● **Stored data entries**
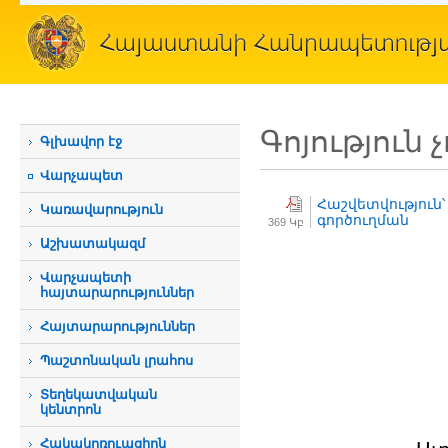
Գոյություն 
Գլխավոր էջ
Վարչապետ
Հաշվետվություն
Կառավարություն
գործուղման
369 Կբ
Աշխատակազմ
Վարչապետի
հայտարարություններ
Հայտարարություններ
Պաշտոնական լրահոս
Տեղեկատվական
կենտրոն
Հակակոռուպցիոն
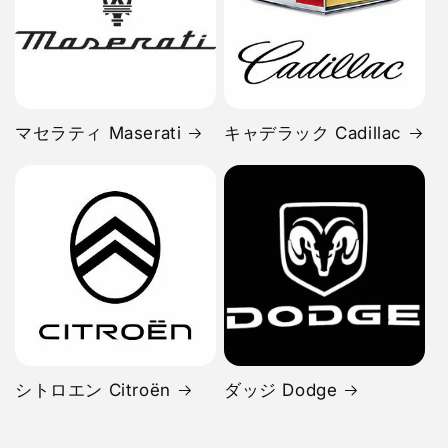
マセラティ Maserati
キャデラック Cadillac
シトロエン Citroën
ダッジ Dodge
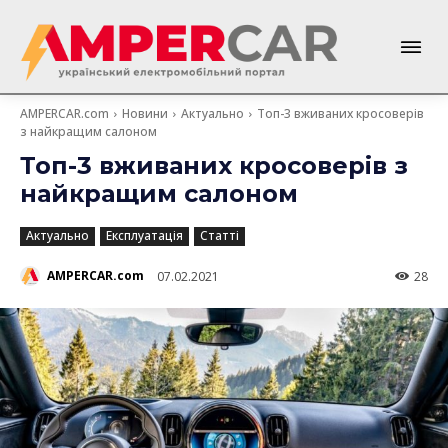
AMPERCAR.com
Новини
Актуально
Топ-3 вживаних кросоверів
з найкращим салоном
Топ-3 вживаних кросоверів з
найкращим салоном
Актуально
Експлуатація
Статті
AMPERCAR.com
07.02.2021
28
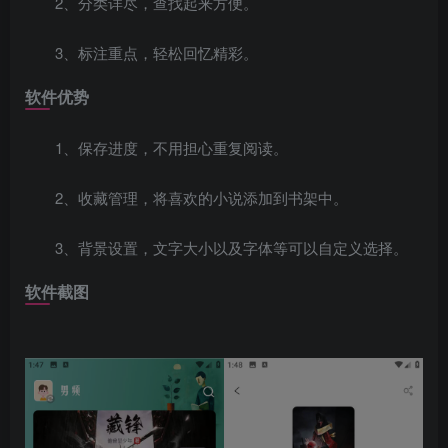
2、分类详尽，查找起来方便。
3、标注重点，轻松回忆精彩。
软件优势
1、保存进度，不用担心重复阅读。
2、收藏管理，将喜欢的小说添加到书架中。
3、背景设置，文字大小以及字体等可以自定义选择。
软件截图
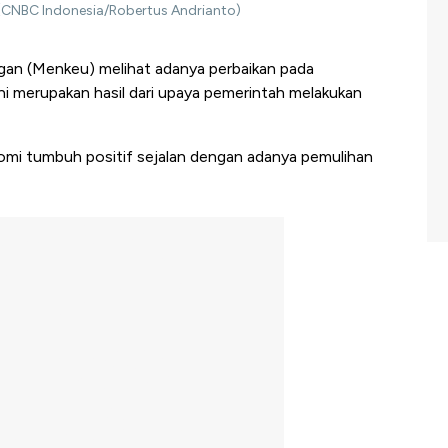
 (CNBC Indonesia/Robertus Andrianto)
an (Menkeu) melihat adanya perbaikan pada
ni merupakan hasil dari upaya pemerintah melakukan
mi tumbuh positif sejalan dengan adanya pemulihan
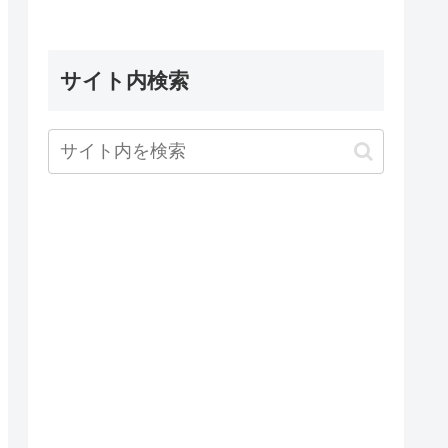
サイト内検索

● **GOAL OF THE EXERCISE**
Swap every "Актуально" in the entries above for "Популярне" and give all the lines again with nothing else changed. Leave the pictures out of your answer.

● **TASK SOLUTION**
Գոյություն 
Գլխավոր էջ
Վարչապետ
Հաշվետվություն
Կառավարություն
գործուղման
369 Կբ
Աշխատակազմ
Վարչապետի
հայտարարություններ
Հայտարարություններ
Պաշտոնական լրահոս
Տեղեկատվական
կենտրոն
Հակակոռուպցիոն
マセラティ Maserati
キャデラック Cadillac
シトロエン Citroën
ダッジ Dodge
AMPERCAR.com
Новини
Популярне
Топ-3 вживаних кросоверів
з найкращим салоном
Топ-3 вживаних кросоверів з
найкращим салоном
Популярне
Експлуатація
Статті
AMPERCAR.com
07.02.2021
28
2、分类详尽，查找起来方便。
3、标注重点，轻松回忆精彩。
软件优势
1、保存进度，不用担心重复阅读。
2、收藏管理，将喜欢的小说添加到书架中。
3、背景设置，文字大小以及字体等可以自定义选择。
软件截图
 (CNBC Indonesia/Robertus Andrianto)
an (Menkeu) melihat adanya perbaikan pada
ni merupakan hasil dari upaya pemerintah melakukan
mi tumbuh positif sejalan dengan adanya pemulihan
サイト内検索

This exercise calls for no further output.